Digital Transformation Today

How To Improve ROI From Collaboration Solutions With UX Design

At professional services firms, people spend most of their time working with unstructured content. They’re constantly using productivity tools like Microsoft Office to create documents, spreadsheets, PDFs and presentations. But these firms often lack an effective collaboration platform, making it hard to share those documents internally and deliver them to clients.

Getting More From Collaboration Solutions

Companies often try to maximize the value of a collaboration platform by putting it in place as quickly as possible. But if your solution misses the mark due to a hasty implementation, poor user adoption is going to undermine your investment. A thoughtful user experience (UX) design process is key to getting good ROI on collaboration solutions. While the process could be relatively quick, it takes care to integrate it into the way your people work and make it part of the business process.

Many UX design practices focus on user research, which takes place on a couple of levels. When you interview users about their collaboration needs, you’re focusing on what people explicitly say they want. But what people say they want often differs from what they actually need for specific tasks.

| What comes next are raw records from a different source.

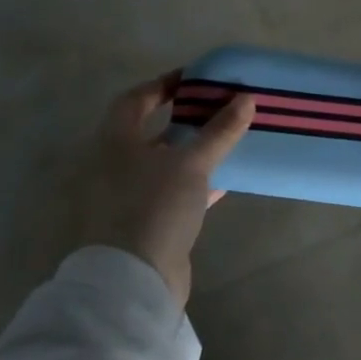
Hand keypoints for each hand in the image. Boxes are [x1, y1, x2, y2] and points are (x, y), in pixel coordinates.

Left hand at [79, 73, 254, 307]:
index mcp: (115, 143)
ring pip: (164, 163)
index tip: (196, 79)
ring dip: (192, 150)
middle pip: (151, 131)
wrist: (135, 280)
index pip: (135, 100)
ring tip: (227, 139)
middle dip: (184, 118)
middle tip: (218, 107)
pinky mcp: (145, 223)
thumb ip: (219, 131)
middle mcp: (115, 166)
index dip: (163, 85)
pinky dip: (196, 182)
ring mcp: (128, 197)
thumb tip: (246, 98)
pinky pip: (173, 191)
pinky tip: (224, 180)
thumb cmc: (155, 206)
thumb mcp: (192, 163)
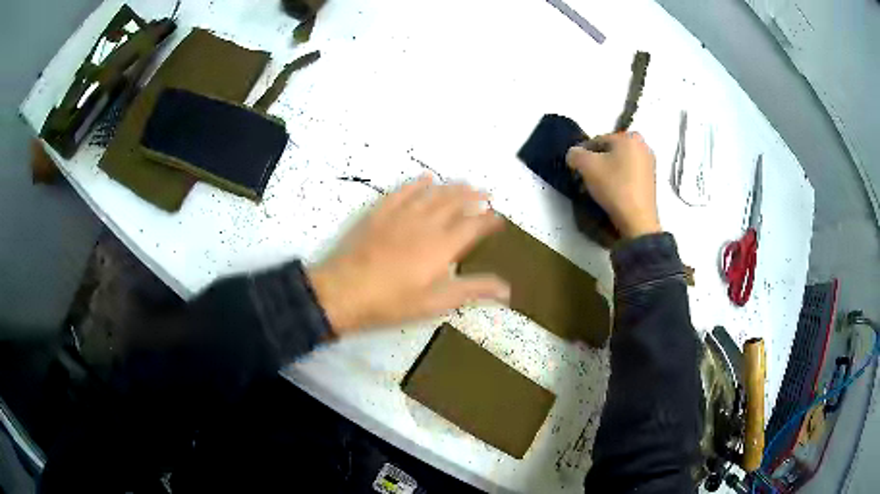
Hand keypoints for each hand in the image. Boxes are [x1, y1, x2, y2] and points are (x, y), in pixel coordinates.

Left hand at [308, 176, 509, 335]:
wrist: (344, 290)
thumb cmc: (393, 301)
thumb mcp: (436, 302)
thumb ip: (472, 290)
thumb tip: (507, 289)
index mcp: (443, 245)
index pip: (474, 225)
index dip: (489, 220)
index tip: (498, 218)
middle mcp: (427, 222)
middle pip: (456, 202)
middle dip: (474, 196)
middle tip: (486, 194)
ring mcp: (402, 214)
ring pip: (433, 193)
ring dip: (451, 187)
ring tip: (465, 184)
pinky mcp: (381, 212)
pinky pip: (404, 190)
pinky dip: (417, 183)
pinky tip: (425, 178)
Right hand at [566, 132, 660, 238]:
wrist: (637, 220)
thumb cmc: (614, 186)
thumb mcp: (586, 166)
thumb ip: (575, 154)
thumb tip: (574, 155)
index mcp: (629, 137)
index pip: (598, 140)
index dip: (584, 154)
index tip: (577, 168)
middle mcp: (643, 146)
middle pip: (611, 151)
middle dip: (598, 162)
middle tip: (588, 178)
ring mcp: (650, 164)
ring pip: (620, 163)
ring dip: (608, 171)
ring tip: (599, 187)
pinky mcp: (651, 181)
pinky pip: (630, 174)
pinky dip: (620, 180)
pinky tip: (613, 192)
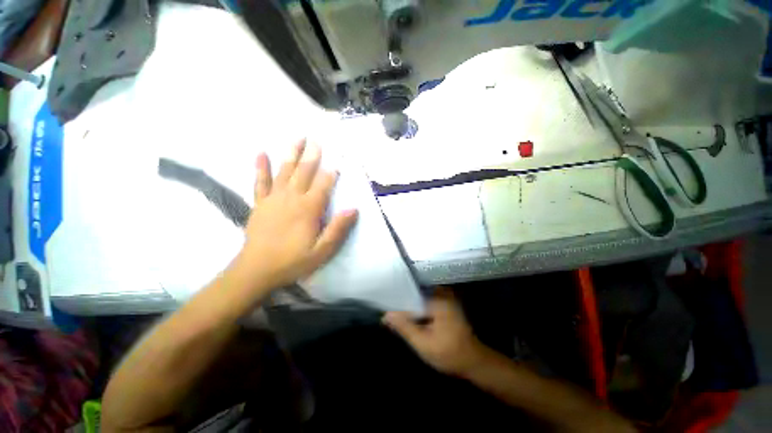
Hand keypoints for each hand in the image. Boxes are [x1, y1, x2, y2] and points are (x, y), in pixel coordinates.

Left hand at [234, 139, 357, 291]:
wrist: (257, 270)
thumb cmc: (293, 261)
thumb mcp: (322, 251)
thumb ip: (338, 229)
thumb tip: (353, 209)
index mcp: (309, 209)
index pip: (323, 185)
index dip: (331, 172)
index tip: (338, 159)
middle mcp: (292, 198)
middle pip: (304, 172)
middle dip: (312, 155)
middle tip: (317, 139)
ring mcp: (274, 199)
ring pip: (284, 171)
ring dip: (291, 154)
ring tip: (298, 138)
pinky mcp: (260, 203)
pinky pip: (260, 182)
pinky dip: (261, 167)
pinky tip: (261, 153)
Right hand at [383, 289, 491, 376]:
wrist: (474, 363)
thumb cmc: (449, 354)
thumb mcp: (423, 343)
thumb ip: (404, 327)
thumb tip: (386, 315)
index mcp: (437, 299)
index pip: (411, 292)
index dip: (397, 299)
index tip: (385, 304)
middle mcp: (442, 294)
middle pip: (415, 293)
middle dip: (403, 302)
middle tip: (388, 309)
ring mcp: (445, 299)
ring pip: (420, 298)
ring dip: (410, 306)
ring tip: (395, 312)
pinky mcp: (446, 306)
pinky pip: (427, 303)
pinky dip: (418, 309)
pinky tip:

That’s why there’s also an observational element to UX research, in which you sit with a user for an hour or two and observe their behavior while they perform daily tasks. You’re seeing what programs they use, how they manage windows and how a collaboration tool would fit into the regular rhythm of what they do.

Combining observation and interviews helps you form a hypothesis and identify your requirements. User research is a great way to ensure that you structure collaboration solutions to closely align with what people want and the way they actually work. But this research is just one piece of the larger UX design process.

Using Communication To Drive User Adoption

When you’re launching any type of collaboration platform, having a strong communication plan is critical to encouraging user adoption. Don’t wait until you’re almost ready to launch the new system before you start communicating with users. User adoption is vital to a strong ROI, so it’s wise to think of the communication plan as an offshoot of your business case for the project.

When you’re developing the business case at the project’s inception, start planning how to communicate with users in order to quickly get them on board. That communication plan should involve users in the process and help them understand the rationale behind the new collaboration platform and what the company hopes to accomplish with it.

Throughout the design and implementation process, plan to involve different and larger user groups as you gather additional requirements, develop your information architecture and train employees. This way, by the time you get to the final rollout, many of your users have had a hand in the design process and have a good understanding of what it’s intended to replace.

To further manage user expectations, use streamlined training sessions that show each group of users how the collaboration platform is going to help them accomplish their tasks. Fortunately, creating a good communication plan doesn’t have to be laborious. It should be straightforward and within the ability of any communications department.

By taking the time for a thoughtful UX design process, you encourage user adoption, helping your firm get the most from your technology investment.